Chimpanzees can learn a new sound for a common object, suggesting that the ability to acquire the building blocks of language may be more ancient than humans, according to a new study.
When a band of captive chimpanzees was transferred from the Netherlands to Scotland's Edinburgh Zoo in 2010, they used different grunts to refer to apples. Three years later, after the two groups had bonded, they had converged toward a common sound for the fruit, according to the study published online Thursday in the journal Current Biology.
That acoustic convergence suggests that an important element of language cognition may have been present 7 million to 13 million years ago, in the last common ancestor of chimpanzees and humans.
Research has shown that primates can produce unique calls for things or events in their environment, such as the arrival of a predator or discovery of high-quality food. Experiments have shown that fellow members can extract valuable information from those calls, and act appropriately.
"We don't call them semantic signals like in human language – we call them functionally referential calls," said study co-author Simon Townsend, a comparative biologist at the University of Zurich.
"In animals there's always been a feeling that you can't really de-couple these referential calls from the underlying emotional state that the animal is experiencing," Townsend said. "In human language, there's no link between the way that we're feeling and the word and what it sounds like."
For that reason and others, most researchers had assumed that referential calls were innate and rigid among nonhuman primates, and not flexible and socially learned as they are among Homo sapiens.
"What we've demonstrated is that there is no difference, at least in chimpanzees," Townsend said.
Investigating whether chimps might be able to adopt vocalization from other bands has been difficult. Chimp groups don't suddenly merge in the wild. In fact, they're far more likely to go to war with each other, research shows.
So when seven chimpanzees from the Beekse Bergen Safari Park in the Netherlands were slated to be transferred to the Edinburgh Zoo, which already had six chimps, researchers at the University of York, St. Andrews and Zurich took advantage.
University of York evolutionary psychologist Katie Slocombe, the lead investigator of the study, had shown in 2006 that chimpanzees varied their calls with the degree of preference for food types. She noticed the Dutch chimps clearly preferred apples, and their calls had a higher pitch that made them distinct from their new Edinburgh zoo mates.
The researchers recorded each group's food grunts over the course of three years. For the first two years, though, little changed. But the process of getting to know one another was slow too. Researchers had suspected that any merger of calls would be related to socialization.
By 2013, it became clear that the acoustic signature of the grunts that the Dutch chimps associated with apples had come down in frequency - it was closer to that of the Edinburgh chimps, according to the study. And by then, the chimps no longer were hanging out in cliques. They had fully integrated, according to the study.

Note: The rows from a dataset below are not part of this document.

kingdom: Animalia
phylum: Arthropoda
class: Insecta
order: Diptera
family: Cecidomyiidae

The Netherlands chimps also did not appear to have changed the intensity of their food preference -- they still were more inclined than their Scottish counterparts to choose apples over other foods, according to the study.
Other research has shown that primates and non-primates modulate social calls with changing circumstances, but this would be the first time anyone has documented that vocal learning from fellow species members altered the structure of these calls.

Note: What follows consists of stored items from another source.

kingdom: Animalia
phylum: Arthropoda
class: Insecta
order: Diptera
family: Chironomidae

What drove the convergence remains unknown.
"There must be some sort of driving factor why they would need to do this when two chimp groups come together, and that could be that they want to be better understood," Townsend said. "But it could also be more likely that it's some aspect of a social bonding function – if you sound more like the one you're with, then you just have a better chance of making friends and having a place in the social group."
The researchers lean toward the latter explanation - the chimpanzees were driven by the need to get along.
Simon Kirby, who studies language evolution at the University of Edinburgh and was not involved in the study, said it was "the first hint that at least the sounds of referentially meaningful calls may be socially learned in a primate species other than human." That early skill in a common ancestor to humans could have been one of several that contributed to the eventual development of semantic language.
"The slow pace of social integration reported suggests that these calls are really about affiliation and not about semantics," Snowdon said.
Besides, he noted, the calls were too similar in the first place: "If I learn that 'gato' means cat in Spanish then I've truly learned a new word to express a semantic concept, but if a Spanish speaker and I start saying "gat" with each other, we are simply converging on a term."